The study measured the neural response of guinea pigs — a species with a similar hearing range to our own — by exposing them to relatively quiet or loud unfolding soundscapes. The results, published in the journal Nature Communications, reveal that as auditory neurons become more familiar with a sound environment, they speed up their adaption to the noisiness of that environment.
“We discovered that neurons quickly adapt to the current sound environment being experienced — quiet or loud — and adjust to maximise the transmission of information about the current environment,” said study co-author Professor David McAlpine.
“However, what is really interesting is how these neurons adjust: their adaptation process itself adapts as sound environments become increasingly familiar. For example, after experiencing a sound environment five or six times, neurons are able to adapt twice as fast as when they first experienced it, in a process we’ve called ‘meta-adaption’.”
The results suggest that an animal’s ability to adapt to environments with different noise profiles is a more complex process than previously thought, and could also explain why some people find it difficult to follow a conversation in a noisy environment.

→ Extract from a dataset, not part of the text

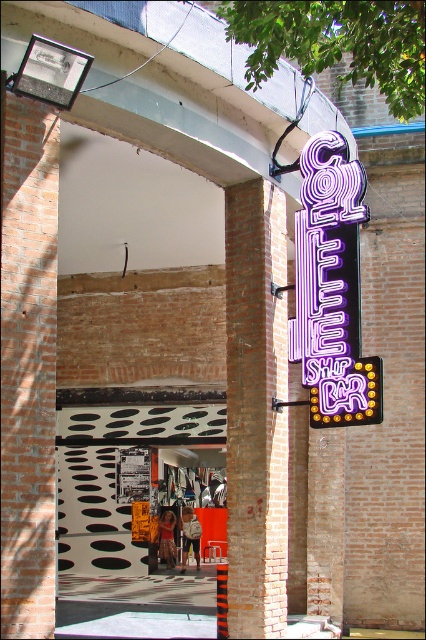
You are standing at the entrance of the coffee shop bar and want to hang a new decorative banner that is 2 meters tall. The banner needs to be placed above the entrance but must not block the neon purple sign at right. Given the height of the brick at center, can the banner be safely hung without covering the sign?

The brick at center is much taller than the neon purple sign at right, so the banner can be safely hung above the entrance without covering the sign since the brick at center provides sufficient vertical space.

You are a delivery person carrying a box that is 1.2 meters wide. You need to walk through the entrance between the brick at center and the neon purple sign at right. Will your box fit through the entrance?

The distance between the brick at center and the neon purple sign at right is 1.10 meters. Since your box is 1.2 meters wide, it will not fit through the entrance.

“Many otherwise normal-hearing listeners struggle to follow a conversation in background noise, a phenomenon known as ‘hidden hearing loss’ — hidden because it is not evident in gold-standard hearing tests,” said Professor McAlpine. “The discovery that the brain learns and adapts to different sound environments suggests one avenue we could explore to tackle this common communication problem.”
The study also showed that parts of the guinea pigs’ brains held onto memories of the soundscapes for much longer than expected due to a feedback loop. Existing between the midbrain and the auditory cortex, the discovery of this loop indicated a previously unknown connection between these two brain regions.
“One of the unusual things we found was that the midbrain — a part of the brain that is thought to retain information for only a few hundreds of milliseconds — was actually retaining the information it learned about how an environment sounded over many minutes, which was what allowed the auditory neurons to meta-adapt,” said Professor McAlpine. “When we blocked this loop the neurons could no longer adapt, indicating a relatively unexplored loop function between these brain regions.”